Even before PERC, you and PJ Hill sat in on a discussion seminar I taught using Cheung’s work on property rights. At that time, property rights economics was in its infancy. I don’t know what the students got out of it, but the three of us began to solidify the thinking that became the foundation of PERC.

You and I were among the first to attend Henry Manne’s “Law for Economists” programs. We spent three weeks on Key Biscayne being introduced to the “legal way of thinking.” Another cornerstone for PERC was being laid.

You and John Baden were the first to attend a Liberty Fund Conference. I think it was at UCLA and I know it included Armen Alchian, The stories and ideas you brought home became another stone in the foundation.

Then came PERC. You had known John when he was at MSU and were working with him on your Hutterite paper. When the two of you aired the idea of creating the Center for Political Economy and Natural Resources, I thought you were crazy. But with John’s entrepreneurship and your solid foundation for economic thinking, I joined the bandwagon, and my career changed yet again.

From that the two of you launched the Journalism Conference, without which Jane Shaw would never have come onto the scene. True confession—I thought she was pretty cute and clearly you did, too. Really, your relationship with her and ultimately your marriage that brought her into the PERC fold marked another turning point in my career. From you I learned to think like an economist, and from her, I learned to write like a journalist (well, not quite like she can write).
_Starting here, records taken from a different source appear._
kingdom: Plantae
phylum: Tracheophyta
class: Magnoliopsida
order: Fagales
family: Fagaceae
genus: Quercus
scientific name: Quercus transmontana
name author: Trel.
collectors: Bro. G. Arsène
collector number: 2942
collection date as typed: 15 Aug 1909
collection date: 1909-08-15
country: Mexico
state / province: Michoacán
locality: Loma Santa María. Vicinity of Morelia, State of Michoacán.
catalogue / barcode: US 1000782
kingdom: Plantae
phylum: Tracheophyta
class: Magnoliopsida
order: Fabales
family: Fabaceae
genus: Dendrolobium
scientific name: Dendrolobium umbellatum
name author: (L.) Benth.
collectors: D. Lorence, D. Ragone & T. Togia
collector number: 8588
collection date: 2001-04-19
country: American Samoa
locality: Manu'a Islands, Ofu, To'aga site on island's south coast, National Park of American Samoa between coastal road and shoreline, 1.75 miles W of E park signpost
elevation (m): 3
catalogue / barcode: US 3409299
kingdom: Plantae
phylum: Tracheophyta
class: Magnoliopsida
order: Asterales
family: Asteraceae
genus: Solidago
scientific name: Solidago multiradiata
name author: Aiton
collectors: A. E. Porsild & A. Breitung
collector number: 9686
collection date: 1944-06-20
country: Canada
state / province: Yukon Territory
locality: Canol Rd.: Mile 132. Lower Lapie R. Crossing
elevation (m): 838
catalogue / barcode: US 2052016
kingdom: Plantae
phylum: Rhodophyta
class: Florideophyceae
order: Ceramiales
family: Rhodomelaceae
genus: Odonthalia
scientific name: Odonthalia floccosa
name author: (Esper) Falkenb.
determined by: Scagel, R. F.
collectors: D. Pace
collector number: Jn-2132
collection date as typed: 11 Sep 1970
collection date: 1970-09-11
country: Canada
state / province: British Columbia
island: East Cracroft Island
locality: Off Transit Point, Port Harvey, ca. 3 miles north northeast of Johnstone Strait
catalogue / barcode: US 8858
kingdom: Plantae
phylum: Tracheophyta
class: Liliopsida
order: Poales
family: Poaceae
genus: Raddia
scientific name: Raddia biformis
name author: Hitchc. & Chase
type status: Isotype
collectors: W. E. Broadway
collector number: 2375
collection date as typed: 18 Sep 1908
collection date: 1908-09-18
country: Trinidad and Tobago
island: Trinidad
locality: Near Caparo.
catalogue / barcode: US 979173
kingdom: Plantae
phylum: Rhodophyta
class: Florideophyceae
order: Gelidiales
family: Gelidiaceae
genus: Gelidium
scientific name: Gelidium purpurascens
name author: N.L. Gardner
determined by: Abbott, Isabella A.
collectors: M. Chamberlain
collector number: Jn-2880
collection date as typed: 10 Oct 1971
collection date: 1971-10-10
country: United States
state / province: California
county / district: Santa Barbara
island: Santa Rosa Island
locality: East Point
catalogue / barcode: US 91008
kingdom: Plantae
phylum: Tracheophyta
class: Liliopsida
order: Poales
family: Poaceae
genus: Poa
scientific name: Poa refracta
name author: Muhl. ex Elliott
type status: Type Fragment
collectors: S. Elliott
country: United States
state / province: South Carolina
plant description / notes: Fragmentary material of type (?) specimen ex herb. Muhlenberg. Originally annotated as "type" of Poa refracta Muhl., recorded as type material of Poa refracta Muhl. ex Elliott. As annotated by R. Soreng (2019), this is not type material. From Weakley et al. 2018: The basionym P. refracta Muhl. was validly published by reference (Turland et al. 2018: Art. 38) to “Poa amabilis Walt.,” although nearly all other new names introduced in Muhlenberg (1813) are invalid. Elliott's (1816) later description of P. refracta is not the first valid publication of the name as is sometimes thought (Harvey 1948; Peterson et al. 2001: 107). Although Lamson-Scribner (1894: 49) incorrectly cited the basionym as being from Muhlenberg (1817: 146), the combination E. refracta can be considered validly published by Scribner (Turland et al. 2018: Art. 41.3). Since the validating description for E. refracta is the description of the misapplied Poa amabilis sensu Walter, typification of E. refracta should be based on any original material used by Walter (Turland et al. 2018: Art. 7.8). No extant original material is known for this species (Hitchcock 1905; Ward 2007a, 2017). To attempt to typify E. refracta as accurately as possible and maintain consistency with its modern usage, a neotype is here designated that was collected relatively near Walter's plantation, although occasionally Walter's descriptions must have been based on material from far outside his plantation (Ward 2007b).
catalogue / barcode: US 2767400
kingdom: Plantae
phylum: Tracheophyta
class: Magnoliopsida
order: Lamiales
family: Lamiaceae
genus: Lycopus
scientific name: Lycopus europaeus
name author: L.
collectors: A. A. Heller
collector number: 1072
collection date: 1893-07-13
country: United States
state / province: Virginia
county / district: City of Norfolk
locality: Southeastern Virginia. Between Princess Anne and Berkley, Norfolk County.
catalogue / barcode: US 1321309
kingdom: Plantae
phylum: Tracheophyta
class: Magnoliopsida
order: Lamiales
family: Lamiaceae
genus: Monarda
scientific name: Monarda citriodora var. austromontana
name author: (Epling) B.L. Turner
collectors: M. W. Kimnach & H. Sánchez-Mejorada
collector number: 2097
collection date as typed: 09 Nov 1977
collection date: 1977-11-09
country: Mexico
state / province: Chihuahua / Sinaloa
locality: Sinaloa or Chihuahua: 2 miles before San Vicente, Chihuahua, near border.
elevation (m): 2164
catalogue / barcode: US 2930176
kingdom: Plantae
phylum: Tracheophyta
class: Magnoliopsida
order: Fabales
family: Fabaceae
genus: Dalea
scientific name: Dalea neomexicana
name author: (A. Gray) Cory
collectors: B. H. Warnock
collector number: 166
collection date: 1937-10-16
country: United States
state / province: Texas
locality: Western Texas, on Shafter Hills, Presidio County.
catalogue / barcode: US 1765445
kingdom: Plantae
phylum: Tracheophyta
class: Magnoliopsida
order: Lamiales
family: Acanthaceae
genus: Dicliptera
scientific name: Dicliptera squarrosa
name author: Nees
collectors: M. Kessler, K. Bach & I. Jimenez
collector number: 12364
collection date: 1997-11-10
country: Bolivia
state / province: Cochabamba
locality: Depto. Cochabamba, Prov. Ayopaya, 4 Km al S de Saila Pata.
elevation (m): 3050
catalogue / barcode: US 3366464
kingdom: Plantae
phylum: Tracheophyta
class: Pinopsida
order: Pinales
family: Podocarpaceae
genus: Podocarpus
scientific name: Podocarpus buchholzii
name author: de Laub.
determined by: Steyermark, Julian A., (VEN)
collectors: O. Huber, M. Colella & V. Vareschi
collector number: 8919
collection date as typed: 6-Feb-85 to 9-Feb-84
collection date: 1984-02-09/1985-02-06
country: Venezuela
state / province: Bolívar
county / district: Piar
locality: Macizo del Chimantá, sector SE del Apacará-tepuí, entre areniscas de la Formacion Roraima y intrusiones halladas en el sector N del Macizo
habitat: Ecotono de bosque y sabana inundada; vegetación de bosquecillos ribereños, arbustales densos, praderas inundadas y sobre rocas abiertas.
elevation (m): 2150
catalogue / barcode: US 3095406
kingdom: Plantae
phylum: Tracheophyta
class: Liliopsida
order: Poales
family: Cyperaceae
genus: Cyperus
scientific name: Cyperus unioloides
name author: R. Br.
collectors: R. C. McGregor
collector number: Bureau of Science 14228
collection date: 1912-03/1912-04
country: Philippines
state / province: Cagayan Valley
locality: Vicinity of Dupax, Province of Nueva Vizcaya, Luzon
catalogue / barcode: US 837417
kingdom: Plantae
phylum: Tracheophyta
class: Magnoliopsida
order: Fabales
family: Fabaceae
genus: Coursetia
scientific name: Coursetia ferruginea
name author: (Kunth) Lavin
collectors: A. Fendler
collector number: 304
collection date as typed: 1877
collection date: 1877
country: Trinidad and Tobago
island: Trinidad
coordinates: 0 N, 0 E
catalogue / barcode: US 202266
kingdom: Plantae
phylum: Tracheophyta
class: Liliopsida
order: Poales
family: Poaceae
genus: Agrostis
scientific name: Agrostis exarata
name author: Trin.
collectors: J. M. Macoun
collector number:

Writing this letter reminds me of many things that have slipped away. Few would believe that we grouse hunted together; that we snorkeled together in Florida; that we tasted wine together; and that we could recruit a group of economists to the department that gave it a reputation far beyond what it would have had without you.

Speaking of that reminds me of a recruiting dinner at which you were charged with ordering the wine, and deservedly so. When you tasted the wine, you told the waiter that it was no good and refused the bottle. He brought another, and you repeated the ritual and again refused the wine. I thought you were going a bit far, and suggested that it must have been good enough. Your response was for me to taste it myself. Of course, when it came to wine as with economic thinking, you were right.

As I told Don a couple of days ago, you made my career. Whatever talent I have as an economist started with you teaching me to think like an economist, a talent that few have—especially when compared to you. Thanks for all you did for me.